[Exercise input]:
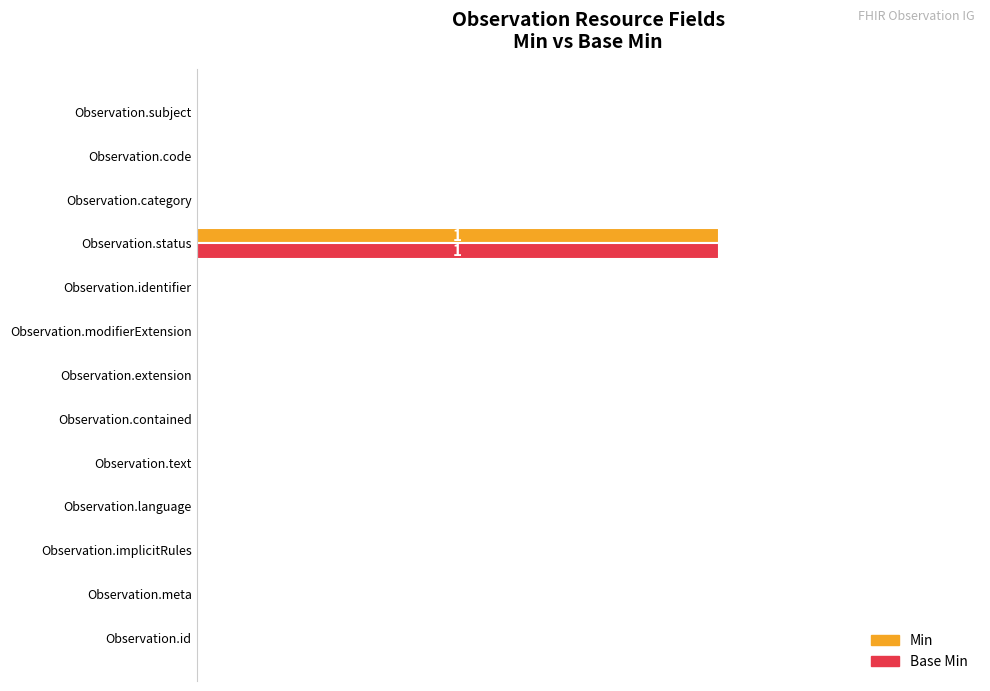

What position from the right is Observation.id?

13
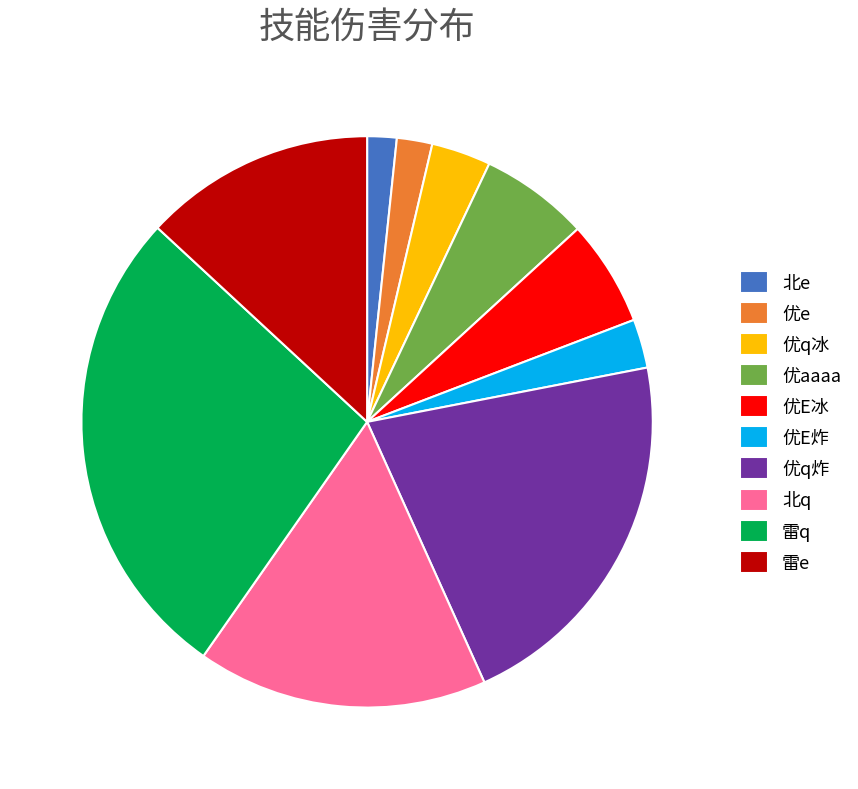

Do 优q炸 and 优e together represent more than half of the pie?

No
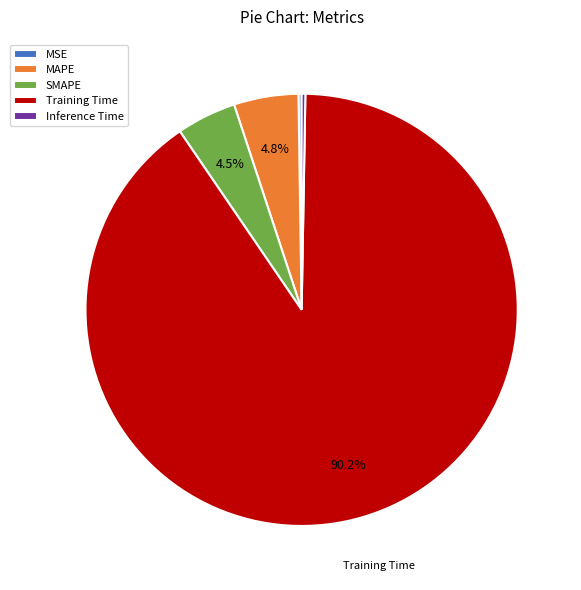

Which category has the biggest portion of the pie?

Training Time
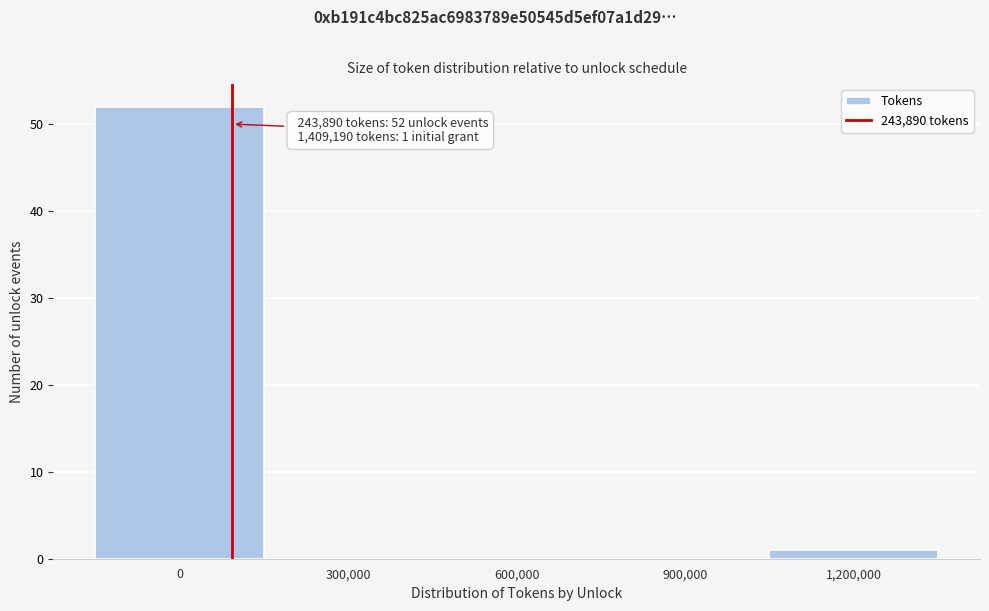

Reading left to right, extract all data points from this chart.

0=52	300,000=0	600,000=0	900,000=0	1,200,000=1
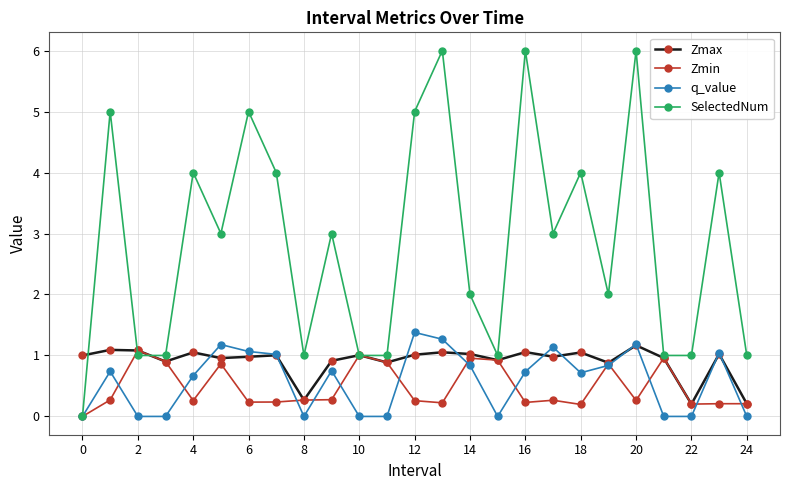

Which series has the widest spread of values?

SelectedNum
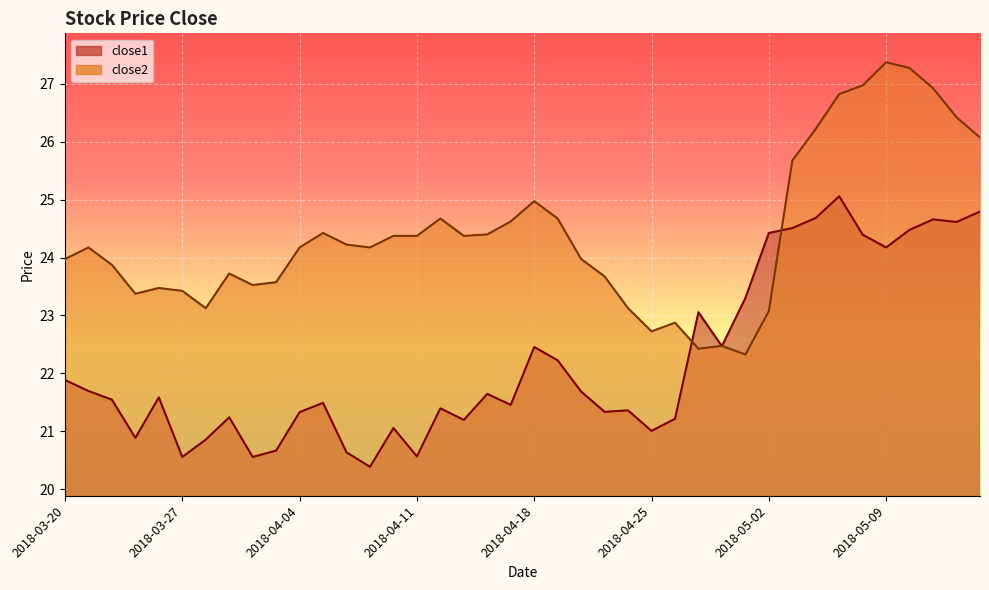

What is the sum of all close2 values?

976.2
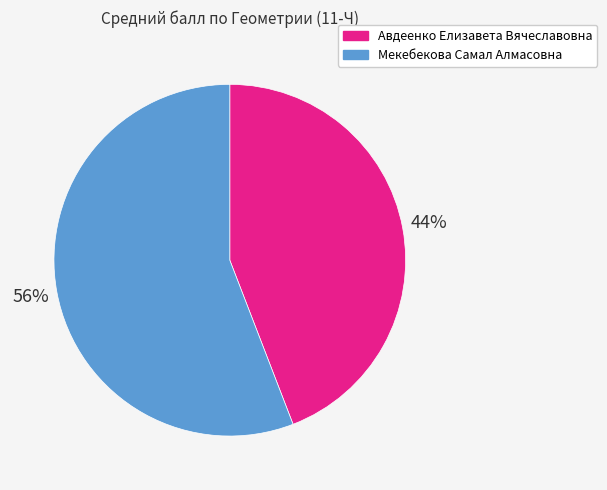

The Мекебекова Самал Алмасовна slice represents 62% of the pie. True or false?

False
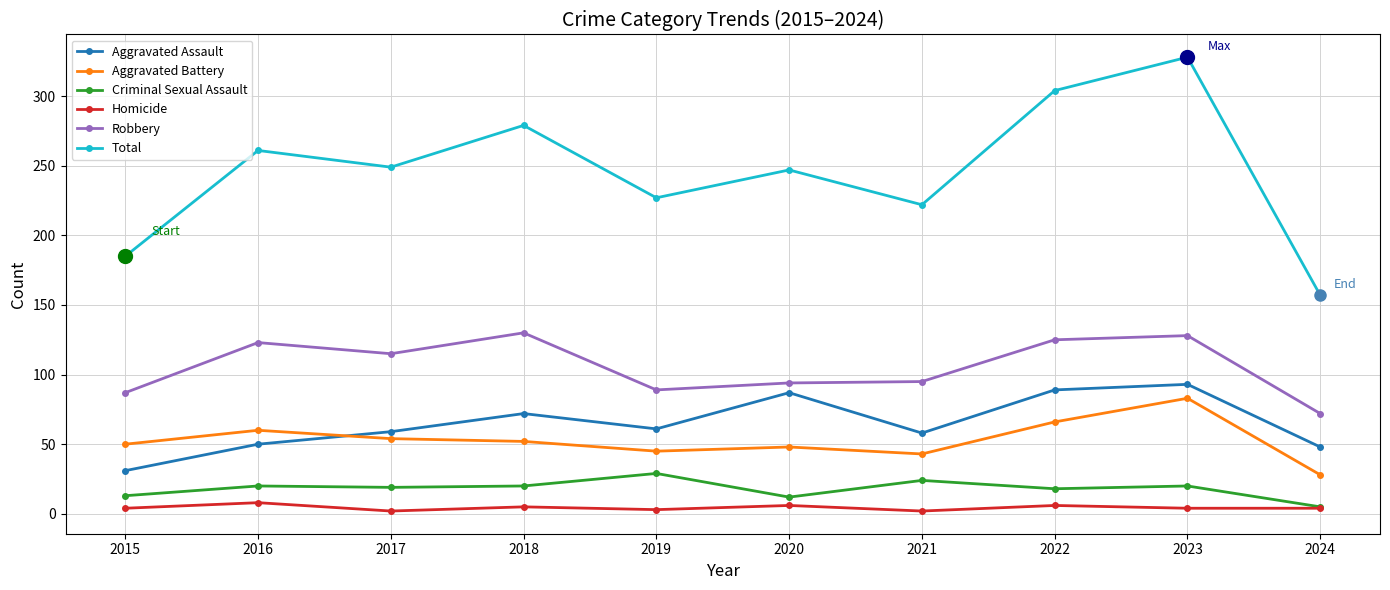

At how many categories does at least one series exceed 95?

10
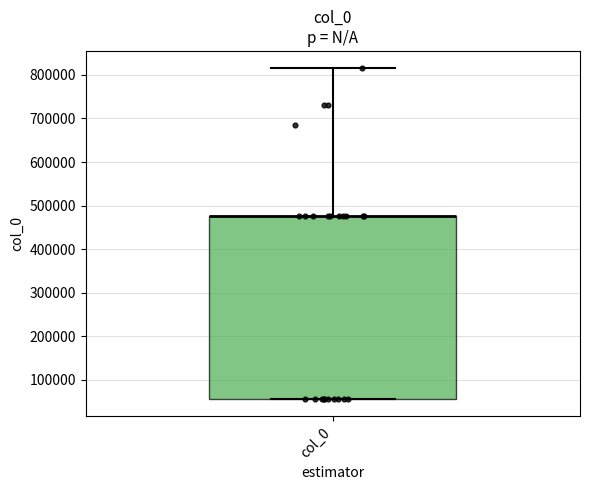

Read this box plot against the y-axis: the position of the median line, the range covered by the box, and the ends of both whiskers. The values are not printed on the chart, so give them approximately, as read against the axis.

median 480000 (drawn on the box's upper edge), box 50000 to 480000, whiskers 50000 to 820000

[Requirement]: Rewrite all of the material, changing "pie" to "pie chart" and leaving everything else unchanged, and omit the pictures.

[Task result]:
What position from the right is Observation.id?

13

Do 优q炸 and 优e together represent more than half of the pie chart?

No

Which category has the biggest portion of the pie chart?

Training Time

Reading left to right, extract all data points from this chart.

0=52	300,000=0	600,000=0	900,000=0	1,200,000=1

Which series has the widest spread of values?

SelectedNum

What is the sum of all close2 values?

976.2

The Мекебекова Самал Алмасовна slice represents 62% of the pie chart. True or false?

False

At how many categories does at least one series exceed 95?

10

Read this box plot against the y-axis: the position of the median line, the range covered by the box, and the ends of both whiskers. The values are not printed on the chart, so give them approximately, as read against the axis.

median 480000 (drawn on the box's upper edge), box 50000 to 480000, whiskers 50000 to 820000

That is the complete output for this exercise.